Tarlós announced on 15 October 2019, that he won't take his seat. This caused Attila Ughy (list position 15) to take his seat instead. Zsolt Wintermantel did not take either his seat on 28 October; he was replaced by Gábor Pintér, according to the request of the Fidesz–KDNP alliance. Botond Sára (9.) and Tamás Hoffmann (11.) were elected into the local representative bodies in their districts, therefore they were excluded from the party compensation list.

== Breakdown of seats ==
The opposition won a majority in the Assembly, breaking over 15 years of a Fidesz majority.

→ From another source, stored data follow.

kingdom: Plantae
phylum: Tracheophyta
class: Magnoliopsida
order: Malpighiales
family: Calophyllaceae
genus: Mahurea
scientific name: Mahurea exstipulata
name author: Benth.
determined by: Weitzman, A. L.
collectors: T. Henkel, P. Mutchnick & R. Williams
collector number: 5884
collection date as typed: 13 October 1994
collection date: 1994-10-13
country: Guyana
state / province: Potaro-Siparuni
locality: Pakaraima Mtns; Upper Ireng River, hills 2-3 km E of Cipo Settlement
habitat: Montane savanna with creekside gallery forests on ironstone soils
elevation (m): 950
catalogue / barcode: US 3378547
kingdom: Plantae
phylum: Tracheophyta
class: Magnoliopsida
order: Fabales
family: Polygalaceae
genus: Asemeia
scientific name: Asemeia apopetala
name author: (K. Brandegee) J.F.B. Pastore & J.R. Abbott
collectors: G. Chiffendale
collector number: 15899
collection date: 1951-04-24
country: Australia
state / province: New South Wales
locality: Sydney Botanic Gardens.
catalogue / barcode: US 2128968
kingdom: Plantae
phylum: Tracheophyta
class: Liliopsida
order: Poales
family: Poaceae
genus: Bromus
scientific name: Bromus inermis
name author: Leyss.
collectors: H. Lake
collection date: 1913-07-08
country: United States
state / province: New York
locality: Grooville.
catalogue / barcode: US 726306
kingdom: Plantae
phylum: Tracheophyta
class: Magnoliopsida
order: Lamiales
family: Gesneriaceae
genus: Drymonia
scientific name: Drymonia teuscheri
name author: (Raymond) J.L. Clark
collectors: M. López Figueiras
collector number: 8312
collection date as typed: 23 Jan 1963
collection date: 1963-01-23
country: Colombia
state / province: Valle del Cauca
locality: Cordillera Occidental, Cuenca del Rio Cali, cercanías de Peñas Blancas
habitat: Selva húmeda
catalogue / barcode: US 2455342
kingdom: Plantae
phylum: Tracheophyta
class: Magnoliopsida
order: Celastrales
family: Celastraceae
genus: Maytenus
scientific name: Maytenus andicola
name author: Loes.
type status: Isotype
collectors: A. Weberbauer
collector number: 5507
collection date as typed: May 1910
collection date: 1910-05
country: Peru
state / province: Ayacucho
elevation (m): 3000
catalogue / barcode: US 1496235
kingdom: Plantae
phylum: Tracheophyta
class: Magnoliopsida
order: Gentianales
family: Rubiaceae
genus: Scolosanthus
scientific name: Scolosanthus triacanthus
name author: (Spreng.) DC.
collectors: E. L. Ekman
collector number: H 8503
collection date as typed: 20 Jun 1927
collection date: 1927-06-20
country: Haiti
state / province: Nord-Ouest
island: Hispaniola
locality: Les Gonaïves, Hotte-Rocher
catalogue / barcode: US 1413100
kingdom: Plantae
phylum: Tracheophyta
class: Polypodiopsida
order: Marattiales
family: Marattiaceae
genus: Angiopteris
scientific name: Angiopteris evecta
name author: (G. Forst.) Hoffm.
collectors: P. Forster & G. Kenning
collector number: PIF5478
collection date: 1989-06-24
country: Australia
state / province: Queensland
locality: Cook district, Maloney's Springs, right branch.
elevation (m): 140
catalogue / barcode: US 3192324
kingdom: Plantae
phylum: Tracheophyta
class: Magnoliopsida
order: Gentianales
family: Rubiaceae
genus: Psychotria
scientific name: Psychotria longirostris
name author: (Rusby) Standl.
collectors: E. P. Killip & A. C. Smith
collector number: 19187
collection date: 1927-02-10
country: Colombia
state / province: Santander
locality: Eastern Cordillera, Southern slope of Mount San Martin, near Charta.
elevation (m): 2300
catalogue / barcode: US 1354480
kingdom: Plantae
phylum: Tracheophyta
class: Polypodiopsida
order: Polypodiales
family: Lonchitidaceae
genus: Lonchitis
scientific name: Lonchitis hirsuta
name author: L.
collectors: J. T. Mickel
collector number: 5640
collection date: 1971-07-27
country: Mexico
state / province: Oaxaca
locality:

| Party |  | Seats (mayor) | Seats (district) | Seats (list) | All | Change | Group |
|  | MSZP | 0 | 6 | 1 | 7 | +2 | 18 |
|  | DK | 0 | 3 | 1 | 4 | +2 |
|  | Momentum | 0 | 3 | 1 | 4 | +4 |
|  | Párbeszéd | 1 | 1 | 0 | 2 | Steady |
|  | Other opposition | 0 | 1 | 0 | 1 | +1 |
|  | Fidesz–KDNP | 0 | 7 | 6 | 13 | −7 | 13 |
|  | Independents | 0 | 2 | 0 | 2 | +1 | 2 |

== Detailed results ==

| District | Fidesz-KDNP |  | Opposition |  | Others (only listed if >2%) |  |  |  |
|---|---|---|---|---|---|---|---|---|
| I. | Gábor Tamás Nagy | 5 904 47.34% | Márta V. Naszályi (Dialogue) | 6 025 48.31% | Eszter Jakab-Novák (Independent) | 542 4.35% |  |  |
| II. | Zsolt Láng | 19 377 47.34% | Gergely Őrsi (MSZP) | 21 557 52.66% |  |  |  |  |
| III. | Balázs Bús | 26 749 49.58% | László Kiss (MSZP) | 27 206 50.42% |  |  |  |  |
| IV. | Zsolt Wintermantel | 18 257 45.7% | Tibor Déri (Momentum) | 20 174 50.5% | Tibor Pajor (Our Homeland Movement) | 891 2.23% |  |  |
| V. | Péter Szentgyörgyvölgyi | 5 450 52.49% | Kata Tüttő (MSZP) | 4 410 42.47% | Pál Losonczy (Jobbik) | 371 3.57% |  |  |
| VI. | Zsófia Hassay | 5 409 42.51% | Tamás Soproni (Momentum) | 7 314 57.49% |  |  |  |  |
| VII. | Zsolt Vattamány | 7 093 41.04% | Péter Niedermüller (DK) | 8 279 47.9% | László Moldován (Independent) | 1 009 5.84% | György Hunvald (Independent) | 902 5.22% |
| VIII. | Botond Sára | 10 972 48.42% | András Pikó (nominated by Momentum) | 11 241 49.6% |  |  |  |  |
| IX. | János Bácskai | 8 376 39.54% | Krisztina Baranyi (Independent, selected in a primary) | 12 188 57.53% |  |  |  |  |
| X. | Róbert Kovács | 12 569 51.48% | Csaba Somlyódy (MSZP) | 10 922 44.73% | István Tubák (Jobbik) | 693 2.84% |  |  |
| XI. | Tamás Hoffmann | 26 854 43.19% | Imre László (DK) | 31 411 51.48% | Domokos Lengyel (Independent) | 2 014 3.24% |  |  |
| XII. | Zoltán Pokorni | 16 462 59.57% | Norbert Élő (DK) | 11 171 40.43% |  |  |  |  |
| XIII. | Gábor Bagdy | 8 554 18.11% | József Tóth (MSZP) | 38 669 81.89% |  |  |  |  |
| XIV. | Zoltán Rozgonyi | 18 302 37.03% | Csaba Horváth (MSZP) | 24 873 50.33% | László Várnai (Independent) | 5 177 10.48% |  |  |
| XV. | Gábor Pintér | 12 063 39.32% | Angéla Németh (DK) | 16 860 54.96% | Judit Victorné Kovács (Independent) | 1 505 4.91% |  |  |
| XVI. | Péter Kovács | 18 803 57.42% | Gábor Nemes (DK) | 12 705 38.8% | Viktor Schaffer (Independent) | 1 238 3.78% |  |  |
| XVII. | Tamás Horváth | 18 711 51.82% | Erzsébet Gy. Németh (DK) | 13 364 37.01% | Gergő Fachet (Independent) | 4 030 11.16% |  |  |
| XVIII. | Attila Ughy | 18 554 45.73% | Sándor Szaniszló (MSZP) | 20 698 51.02% | István Luka (Independent) | 854 2.1% |  |  |
| XIX. | Gabriella Dódity | 8 810 37.17% | Péter Gajda (MSZP) | 13 885 58.58% | Gyula Fonyódi (Independent) | 1 008 4.25% |  |  |
| XX. | none |  | Róbert Balog | 10 549 48.63% | Ákos Szabados (Independent) | 11 144 51.37% |  |  |
| XXI. | Lénárd Borbély | 14 899 52.54% | Éva Erdősi (MSZP) | 12 260 43.23% | József Pákozdi (Independent) | 971 3.42% |  |  |
| XXII. | Ferenc Karsay | 11 311 48.15% | Gábor Havasi (Momentum) | 10 999 46.82% | János Iván (Independent) | 1 181 5.03% |  |  |
| XXIII. | none |  | Miklós Bereczki (Jobbik) | 4 077 46.25% | Ferenc Bese (Independent) | 4 291 48.68% | Zoltán Bernáth (Independent) | 447 5.07% |

Italics means incumbent, bold means winner of the election.